■ Problem to work on: From the listing below, set down exactly the lines between the one holding "167 577 2744" and the one holding "224 186 20.62", inclusive. No other line is wanted.

■ Dataset:
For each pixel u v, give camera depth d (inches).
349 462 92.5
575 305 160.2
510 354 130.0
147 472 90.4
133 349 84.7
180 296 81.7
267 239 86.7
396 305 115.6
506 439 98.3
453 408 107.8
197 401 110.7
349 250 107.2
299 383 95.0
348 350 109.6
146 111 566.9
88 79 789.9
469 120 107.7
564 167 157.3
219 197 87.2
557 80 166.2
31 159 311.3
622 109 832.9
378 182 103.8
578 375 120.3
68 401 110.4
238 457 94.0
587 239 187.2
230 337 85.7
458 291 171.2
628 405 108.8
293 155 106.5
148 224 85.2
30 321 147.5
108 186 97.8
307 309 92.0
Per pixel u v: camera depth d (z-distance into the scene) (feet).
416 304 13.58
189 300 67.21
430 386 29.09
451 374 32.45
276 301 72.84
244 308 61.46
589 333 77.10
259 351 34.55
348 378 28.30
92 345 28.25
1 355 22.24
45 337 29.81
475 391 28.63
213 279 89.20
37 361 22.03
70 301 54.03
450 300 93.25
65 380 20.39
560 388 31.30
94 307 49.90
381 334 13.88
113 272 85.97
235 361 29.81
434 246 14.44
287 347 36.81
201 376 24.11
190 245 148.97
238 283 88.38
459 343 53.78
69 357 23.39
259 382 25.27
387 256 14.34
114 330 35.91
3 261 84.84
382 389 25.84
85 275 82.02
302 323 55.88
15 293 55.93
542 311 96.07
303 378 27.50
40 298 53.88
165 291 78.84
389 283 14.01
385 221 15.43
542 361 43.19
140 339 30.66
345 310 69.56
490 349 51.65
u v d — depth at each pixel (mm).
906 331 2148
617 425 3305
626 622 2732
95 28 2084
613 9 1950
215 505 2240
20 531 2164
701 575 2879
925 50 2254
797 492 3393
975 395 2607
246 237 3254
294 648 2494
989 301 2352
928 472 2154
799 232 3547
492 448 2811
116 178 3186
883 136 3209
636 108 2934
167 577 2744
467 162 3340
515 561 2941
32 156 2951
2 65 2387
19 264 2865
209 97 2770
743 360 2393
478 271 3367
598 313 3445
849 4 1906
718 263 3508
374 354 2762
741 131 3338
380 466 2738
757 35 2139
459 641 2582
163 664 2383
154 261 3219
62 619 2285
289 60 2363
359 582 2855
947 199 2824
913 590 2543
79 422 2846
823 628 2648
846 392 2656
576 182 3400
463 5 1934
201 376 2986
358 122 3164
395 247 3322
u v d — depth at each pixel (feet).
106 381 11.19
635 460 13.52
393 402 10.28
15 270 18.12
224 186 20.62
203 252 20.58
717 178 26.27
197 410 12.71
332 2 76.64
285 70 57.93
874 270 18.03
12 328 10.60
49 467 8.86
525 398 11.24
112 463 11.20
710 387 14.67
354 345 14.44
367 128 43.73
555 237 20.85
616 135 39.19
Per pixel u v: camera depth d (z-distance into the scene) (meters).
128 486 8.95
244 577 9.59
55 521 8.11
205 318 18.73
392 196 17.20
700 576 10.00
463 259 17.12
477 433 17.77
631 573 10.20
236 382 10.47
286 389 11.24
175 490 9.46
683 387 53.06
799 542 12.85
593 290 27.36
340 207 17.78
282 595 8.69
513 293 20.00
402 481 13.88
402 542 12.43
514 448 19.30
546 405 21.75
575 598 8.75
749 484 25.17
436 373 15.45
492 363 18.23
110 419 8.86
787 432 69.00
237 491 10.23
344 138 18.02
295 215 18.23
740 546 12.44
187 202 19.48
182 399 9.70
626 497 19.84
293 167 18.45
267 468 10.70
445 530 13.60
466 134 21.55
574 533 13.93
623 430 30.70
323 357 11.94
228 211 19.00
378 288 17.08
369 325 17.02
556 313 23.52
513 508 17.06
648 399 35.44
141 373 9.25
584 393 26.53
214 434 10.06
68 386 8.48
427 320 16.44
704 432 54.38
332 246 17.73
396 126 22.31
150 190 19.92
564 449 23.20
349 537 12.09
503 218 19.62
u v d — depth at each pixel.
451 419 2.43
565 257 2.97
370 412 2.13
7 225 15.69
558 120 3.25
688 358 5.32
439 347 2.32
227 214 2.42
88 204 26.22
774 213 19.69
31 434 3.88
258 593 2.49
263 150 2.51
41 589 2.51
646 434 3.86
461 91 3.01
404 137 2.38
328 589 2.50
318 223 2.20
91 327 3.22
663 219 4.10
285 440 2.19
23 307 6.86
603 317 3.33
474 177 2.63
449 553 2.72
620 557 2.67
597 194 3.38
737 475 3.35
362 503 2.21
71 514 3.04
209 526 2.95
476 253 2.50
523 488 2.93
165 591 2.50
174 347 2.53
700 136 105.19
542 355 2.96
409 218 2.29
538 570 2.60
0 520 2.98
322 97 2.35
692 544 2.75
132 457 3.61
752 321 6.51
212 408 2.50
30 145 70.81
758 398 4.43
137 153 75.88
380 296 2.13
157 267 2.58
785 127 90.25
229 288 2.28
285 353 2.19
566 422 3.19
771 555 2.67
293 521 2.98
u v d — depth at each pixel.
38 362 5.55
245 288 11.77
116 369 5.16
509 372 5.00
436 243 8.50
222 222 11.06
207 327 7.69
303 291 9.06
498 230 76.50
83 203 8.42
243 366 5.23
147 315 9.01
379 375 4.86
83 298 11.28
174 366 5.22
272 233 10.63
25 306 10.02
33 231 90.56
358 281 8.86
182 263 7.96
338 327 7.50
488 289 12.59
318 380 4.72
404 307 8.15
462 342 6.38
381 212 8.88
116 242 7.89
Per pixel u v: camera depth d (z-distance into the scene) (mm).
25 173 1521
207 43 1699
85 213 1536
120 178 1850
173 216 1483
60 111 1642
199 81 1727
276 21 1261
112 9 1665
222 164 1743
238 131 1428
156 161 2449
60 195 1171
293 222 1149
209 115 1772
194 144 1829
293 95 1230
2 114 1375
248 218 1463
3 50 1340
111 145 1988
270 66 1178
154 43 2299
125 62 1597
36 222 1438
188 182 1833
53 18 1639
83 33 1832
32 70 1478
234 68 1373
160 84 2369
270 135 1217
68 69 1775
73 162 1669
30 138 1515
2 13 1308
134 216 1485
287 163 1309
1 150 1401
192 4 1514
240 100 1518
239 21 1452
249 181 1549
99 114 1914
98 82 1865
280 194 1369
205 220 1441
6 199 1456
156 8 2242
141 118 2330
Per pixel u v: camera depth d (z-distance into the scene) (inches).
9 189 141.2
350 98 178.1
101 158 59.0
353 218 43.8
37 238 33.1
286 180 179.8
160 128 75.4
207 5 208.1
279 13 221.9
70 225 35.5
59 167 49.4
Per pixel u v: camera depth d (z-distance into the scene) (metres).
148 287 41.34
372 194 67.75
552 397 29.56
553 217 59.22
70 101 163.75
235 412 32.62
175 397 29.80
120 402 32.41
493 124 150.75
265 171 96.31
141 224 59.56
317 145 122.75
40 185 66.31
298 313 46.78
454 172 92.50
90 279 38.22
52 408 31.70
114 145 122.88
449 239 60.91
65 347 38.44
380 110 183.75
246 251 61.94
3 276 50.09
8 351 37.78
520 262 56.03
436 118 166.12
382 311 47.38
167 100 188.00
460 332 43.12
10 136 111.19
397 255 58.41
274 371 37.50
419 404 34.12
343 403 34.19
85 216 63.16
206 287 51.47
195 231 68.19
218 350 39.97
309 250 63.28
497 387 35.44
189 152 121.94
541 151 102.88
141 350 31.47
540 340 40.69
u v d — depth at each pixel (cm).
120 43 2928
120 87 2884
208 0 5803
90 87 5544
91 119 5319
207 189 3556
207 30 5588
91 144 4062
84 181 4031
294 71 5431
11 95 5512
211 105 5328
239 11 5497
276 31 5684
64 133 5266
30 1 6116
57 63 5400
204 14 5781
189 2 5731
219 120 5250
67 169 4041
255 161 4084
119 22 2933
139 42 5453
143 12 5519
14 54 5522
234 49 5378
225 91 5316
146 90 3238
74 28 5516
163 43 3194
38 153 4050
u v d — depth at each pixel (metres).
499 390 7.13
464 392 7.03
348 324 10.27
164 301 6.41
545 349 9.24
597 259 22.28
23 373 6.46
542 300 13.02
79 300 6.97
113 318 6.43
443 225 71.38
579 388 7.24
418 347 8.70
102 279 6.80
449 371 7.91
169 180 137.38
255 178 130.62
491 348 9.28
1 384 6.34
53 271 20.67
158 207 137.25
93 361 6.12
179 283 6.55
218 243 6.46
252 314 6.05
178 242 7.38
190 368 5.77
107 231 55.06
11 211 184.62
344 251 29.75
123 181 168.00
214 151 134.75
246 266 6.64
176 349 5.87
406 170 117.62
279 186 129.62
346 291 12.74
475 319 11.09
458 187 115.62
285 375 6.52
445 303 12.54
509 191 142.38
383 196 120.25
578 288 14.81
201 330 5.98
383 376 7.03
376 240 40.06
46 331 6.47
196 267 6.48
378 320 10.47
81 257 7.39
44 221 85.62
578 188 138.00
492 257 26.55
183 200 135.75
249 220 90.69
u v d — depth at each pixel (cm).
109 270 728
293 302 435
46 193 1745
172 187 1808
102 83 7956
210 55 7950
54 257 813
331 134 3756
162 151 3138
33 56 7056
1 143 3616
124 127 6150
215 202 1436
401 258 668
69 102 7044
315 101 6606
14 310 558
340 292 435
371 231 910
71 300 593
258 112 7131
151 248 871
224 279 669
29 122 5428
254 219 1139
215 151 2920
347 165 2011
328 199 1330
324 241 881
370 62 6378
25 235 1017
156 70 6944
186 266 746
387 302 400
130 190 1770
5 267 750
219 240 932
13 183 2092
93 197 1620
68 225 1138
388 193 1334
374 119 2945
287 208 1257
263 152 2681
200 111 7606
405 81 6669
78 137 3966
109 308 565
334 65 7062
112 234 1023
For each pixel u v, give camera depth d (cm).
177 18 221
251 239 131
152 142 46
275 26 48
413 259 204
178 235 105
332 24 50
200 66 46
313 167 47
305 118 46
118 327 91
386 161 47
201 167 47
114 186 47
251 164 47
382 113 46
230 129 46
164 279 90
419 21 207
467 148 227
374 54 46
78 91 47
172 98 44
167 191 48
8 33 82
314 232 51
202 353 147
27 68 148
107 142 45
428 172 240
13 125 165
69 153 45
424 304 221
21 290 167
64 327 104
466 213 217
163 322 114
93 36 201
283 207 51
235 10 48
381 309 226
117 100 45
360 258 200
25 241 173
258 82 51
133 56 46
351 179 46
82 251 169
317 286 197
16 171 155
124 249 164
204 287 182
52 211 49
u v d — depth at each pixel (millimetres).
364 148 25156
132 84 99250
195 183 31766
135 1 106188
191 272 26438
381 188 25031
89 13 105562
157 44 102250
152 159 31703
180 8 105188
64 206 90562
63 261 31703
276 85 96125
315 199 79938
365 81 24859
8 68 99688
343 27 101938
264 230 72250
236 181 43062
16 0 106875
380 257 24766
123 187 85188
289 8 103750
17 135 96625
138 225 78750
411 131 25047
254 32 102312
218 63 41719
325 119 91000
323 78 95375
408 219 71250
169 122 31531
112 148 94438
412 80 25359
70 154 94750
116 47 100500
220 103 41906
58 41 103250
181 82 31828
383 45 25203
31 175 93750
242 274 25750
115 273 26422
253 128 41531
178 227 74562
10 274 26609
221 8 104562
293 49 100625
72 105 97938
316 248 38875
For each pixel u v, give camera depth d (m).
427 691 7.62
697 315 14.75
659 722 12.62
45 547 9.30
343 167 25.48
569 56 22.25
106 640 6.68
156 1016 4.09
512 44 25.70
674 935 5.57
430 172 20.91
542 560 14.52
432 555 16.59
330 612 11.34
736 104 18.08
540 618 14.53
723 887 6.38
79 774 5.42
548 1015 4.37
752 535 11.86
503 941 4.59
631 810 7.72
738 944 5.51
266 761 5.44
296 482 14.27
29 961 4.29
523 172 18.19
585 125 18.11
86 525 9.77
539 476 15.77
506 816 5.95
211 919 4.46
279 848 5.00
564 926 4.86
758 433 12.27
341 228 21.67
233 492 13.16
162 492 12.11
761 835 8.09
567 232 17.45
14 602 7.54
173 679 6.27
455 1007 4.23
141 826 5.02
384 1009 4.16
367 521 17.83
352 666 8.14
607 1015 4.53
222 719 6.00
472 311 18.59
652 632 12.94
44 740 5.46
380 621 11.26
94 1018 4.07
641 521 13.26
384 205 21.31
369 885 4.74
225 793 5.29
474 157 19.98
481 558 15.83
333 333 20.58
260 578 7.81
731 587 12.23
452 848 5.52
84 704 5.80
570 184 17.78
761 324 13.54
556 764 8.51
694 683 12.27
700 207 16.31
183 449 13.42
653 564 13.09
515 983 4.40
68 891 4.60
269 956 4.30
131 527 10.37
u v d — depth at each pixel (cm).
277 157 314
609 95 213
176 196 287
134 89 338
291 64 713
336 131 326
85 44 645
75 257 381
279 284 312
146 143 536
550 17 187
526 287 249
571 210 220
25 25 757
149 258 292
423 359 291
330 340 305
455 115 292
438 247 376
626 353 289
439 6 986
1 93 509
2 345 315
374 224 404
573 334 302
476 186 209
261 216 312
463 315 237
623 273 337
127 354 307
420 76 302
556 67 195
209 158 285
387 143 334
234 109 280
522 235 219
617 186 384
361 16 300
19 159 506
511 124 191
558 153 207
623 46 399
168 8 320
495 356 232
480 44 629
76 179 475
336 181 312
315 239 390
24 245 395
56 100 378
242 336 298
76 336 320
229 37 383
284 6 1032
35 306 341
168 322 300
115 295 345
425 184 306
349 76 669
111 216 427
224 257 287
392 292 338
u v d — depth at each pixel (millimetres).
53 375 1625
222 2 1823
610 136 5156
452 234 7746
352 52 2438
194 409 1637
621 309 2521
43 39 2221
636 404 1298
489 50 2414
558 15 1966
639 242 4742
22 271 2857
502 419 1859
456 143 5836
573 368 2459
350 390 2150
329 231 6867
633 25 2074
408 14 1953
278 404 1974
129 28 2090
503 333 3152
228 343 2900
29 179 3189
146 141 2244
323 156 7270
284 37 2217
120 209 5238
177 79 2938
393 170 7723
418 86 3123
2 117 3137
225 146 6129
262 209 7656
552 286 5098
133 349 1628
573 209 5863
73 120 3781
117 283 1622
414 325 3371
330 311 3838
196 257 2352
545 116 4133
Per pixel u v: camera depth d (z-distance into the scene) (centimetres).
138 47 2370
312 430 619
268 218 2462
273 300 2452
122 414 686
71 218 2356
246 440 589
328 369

■ Answer section:
167 577 2744
467 162 3340
515 561 2941
32 156 2951
2 65 2387
19 264 2865
209 97 2770
743 360 2393
478 271 3367
598 313 3445
849 4 1906
718 263 3508
374 354 2762
741 131 3338
380 466 2738
757 35 2139
459 641 2582
163 664 2383
154 261 3219
62 619 2285
289 60 2363
359 582 2855
947 199 2824
913 590 2543
79 422 2846
823 628 2648
846 392 2656
576 182 3400
463 5 1934
201 376 2986
358 122 3164
395 247 3322
u v d — depth at each pixel (feet).
106 381 11.19
635 460 13.52
393 402 10.28
15 270 18.12
224 186 20.62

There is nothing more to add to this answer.